Surgeons and hospitals that receive funding from Fistula Foundation are required to provide quarterly progress reports detailing their project activities and costs, surgical outcomes, and any challenges encountered. Fistula Foundation only releases funds once a partner’s report has been reviewed by our Medical Advisor and Program Development staff.

What type of projects does Fistula Foundation fund?

Wherever possible, we work to empower dedicated local doctors in developing countries. In addition to paying for the direct cost of surgeries, we fund activities that remove critical bottlenecks to treatment. These include the training of surgeons, the building of hospitals and operating rooms dedicated to fistula surgery, community outreach to let women know where they can get treated, and “mobile” fistula clinics to provide treatment in rural areas where no hospitals exist.

We also fund solutions targeted to the specific needs of a partner. For example, in Senegal, we funded a fleet of motorcycle ambulances to transport patients to care facilities over difficult terrain, while in Uganda, we funded the construction of a water tank to secure a source of clean water for surgery and recovery.

Learn more about our Investment Areas

How does Fistula Foundation choose its partners?

We do our homework upfront and only invite funding requests from the very best hospitals and doctors, some of whom operate in the world’s toughest neighborhoods.
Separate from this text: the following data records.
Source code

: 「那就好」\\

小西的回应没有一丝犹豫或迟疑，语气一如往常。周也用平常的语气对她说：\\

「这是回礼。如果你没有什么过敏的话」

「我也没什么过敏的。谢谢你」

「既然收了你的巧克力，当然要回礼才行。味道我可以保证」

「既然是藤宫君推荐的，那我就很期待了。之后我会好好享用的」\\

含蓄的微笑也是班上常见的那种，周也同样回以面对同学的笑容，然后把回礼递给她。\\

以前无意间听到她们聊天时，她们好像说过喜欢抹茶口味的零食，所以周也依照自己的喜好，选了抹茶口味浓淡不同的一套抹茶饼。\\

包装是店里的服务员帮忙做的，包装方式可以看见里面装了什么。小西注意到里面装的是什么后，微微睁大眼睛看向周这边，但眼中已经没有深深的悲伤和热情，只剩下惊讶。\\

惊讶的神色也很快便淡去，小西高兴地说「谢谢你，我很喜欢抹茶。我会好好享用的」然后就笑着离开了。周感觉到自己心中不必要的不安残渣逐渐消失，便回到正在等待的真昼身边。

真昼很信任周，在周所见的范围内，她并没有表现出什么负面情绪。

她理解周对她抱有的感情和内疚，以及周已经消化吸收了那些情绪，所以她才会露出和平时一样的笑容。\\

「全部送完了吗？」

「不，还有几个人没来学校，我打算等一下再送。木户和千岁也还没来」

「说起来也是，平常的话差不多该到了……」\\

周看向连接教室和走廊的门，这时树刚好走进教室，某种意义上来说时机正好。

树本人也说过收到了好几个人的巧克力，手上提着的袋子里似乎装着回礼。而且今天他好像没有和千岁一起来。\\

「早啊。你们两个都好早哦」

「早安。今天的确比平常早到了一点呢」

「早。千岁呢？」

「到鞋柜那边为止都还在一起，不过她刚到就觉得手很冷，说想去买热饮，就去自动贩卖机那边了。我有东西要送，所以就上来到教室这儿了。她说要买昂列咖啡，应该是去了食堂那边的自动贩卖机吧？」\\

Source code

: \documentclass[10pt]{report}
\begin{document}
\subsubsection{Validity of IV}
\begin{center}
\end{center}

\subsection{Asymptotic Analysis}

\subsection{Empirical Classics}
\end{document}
We never lose sight of the fact that we’re not buying widgets—we’re selecting surgeons to perform intricate, vaginal surgery on horribly injured women.  Cost is not the key variable; the quality and training of the medical team is.  

We vet potential partners through a careful process that draws on the expertise of the Foundation’s Program Development team, Board of Directors, and Grants Review Committee. We also rely on our relationships with Direct Relief and an international network of fistula surgeons who help advise on the reputations of local doctors and the needs that exist in different regions.
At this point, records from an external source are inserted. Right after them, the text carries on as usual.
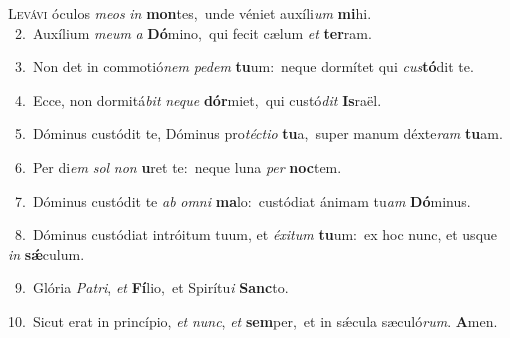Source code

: \lettrine{\initial\textcolor{\initialcolor}{L}}{evávi} óculos \textit{me}\-\textit{os} \textit{in} \textbf{mon}\-tes,~\star unde véniet auxíli\textit{um} \textbf{mi}\-hi.\\
{\numbfont\textcolor{\numbcolor}{~2.}}~Auxílium \textit{me}\-\textit{um} \textit{a} \textbf{Dó}\-mino,~\star qui fecit cælum \textit{et} \textbf{ter}\-ram.\par
{\numbfont\textcolor{\numbcolor}{~3.}}~Non det in commotió\textit{nem} \textit{pe}\-\textit{dem} \textbf{tu}\-um:~\star neque dormítet qui \textit{cus}\-\textbf{tó}dit te.\par
{\numbfont\textcolor{\numbcolor}{~4.}}~Ecce, non dormitá\textit{bit} \textit{ne}\-\textit{que} \textbf{dór}\-miet,~\star qui custó\textit{dit} \textbf{Is}\-raël.\par
{\numbfont\textcolor{\numbcolor}{~5.}}~Dóminus custódit te, Dóminus pro\-\textit{téc}\-\textit{ti}\textit{o} \textbf{tu}\-a,~\star super manum déxte\textit{ram} \textbf{tu}\-am.\par
{\numbfont\textcolor{\numbcolor}{~6.}}~Per di\textit{em} \textit{sol} \textit{non} \textbf{u}\-ret te:~\star neque luna \textit{per} \textbf{noc}\-tem.\par
{\numbfont\textcolor{\numbcolor}{~7.}}~Dóminus custódit te \textit{ab} \textit{om}\-\textit{ni} \textbf{ma}\-lo:~\star custódiat ánimam tu\textit{am} \textbf{Dó}\-minus.\par
{\numbfont\textcolor{\numbcolor}{~8.}}~Dóminus custódiat intróitum tuum, et \textit{éx}\-\textit{i}\textit{tum} \textbf{tu}\-um:~\star ex hoc nunc, et usque \textit{in} \textbf{sǽ}\-culum.\par
{\numbfont\textcolor{\numbcolor}{~9.}}~Glória \textit{Pa}\-\textit{tri}, \textit{et} \textbf{Fí}\-lio,~\star et Spirítu\textit{i} \textbf{Sanc}\-to.\par
{\numbfont\textcolor{\numbcolor}{10.}}~Sicut erat in princípio, \textit{et} \textit{nunc}\-, \textit{et} \textbf{sem}\-per,~\star et in sǽcula sæculó\-\textit{rum}\-. \textbf{A}\-men.\par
Why we don’t focus on prevention?

There were a number of worthy approaches we could have pursued in the fight against fistula, including midwifery training, contraceptive provision, and eliminating child marriage. But one path—providing curative fistula surgery—stood out from these approaches with two clear advantages: 

  • the unmet need to treat women already  injured with fistula is profound
  • the marginal difference surgery can provide is truly life-changing.

This enormous return on investment is precisely why Fistula Foundation focuses solely on delivering fistula repair surgery. With each surgery we provide, we know that we’re helping change one woman’s world forever. And we know that the ripple effect of her restored health—on both her family and community—is profound. Learn more about Our Strategy

How did Fistula Foundation start?

Fistula Foundation was founded in 2000 as an all volunteer organization to support the pioneering Addis Ababa Fistula Hospital in Ethiopia.

Our success between 2004 and 2008 enabled us to dramatically expand our mission in 2009  to fight fistula globally. As a result of this rapid expansion, we have now supported fistula treatment in 32 countries at sites on two continents, Africa and Asia. We fund more obstetric fistula surgeries globally than any other organization.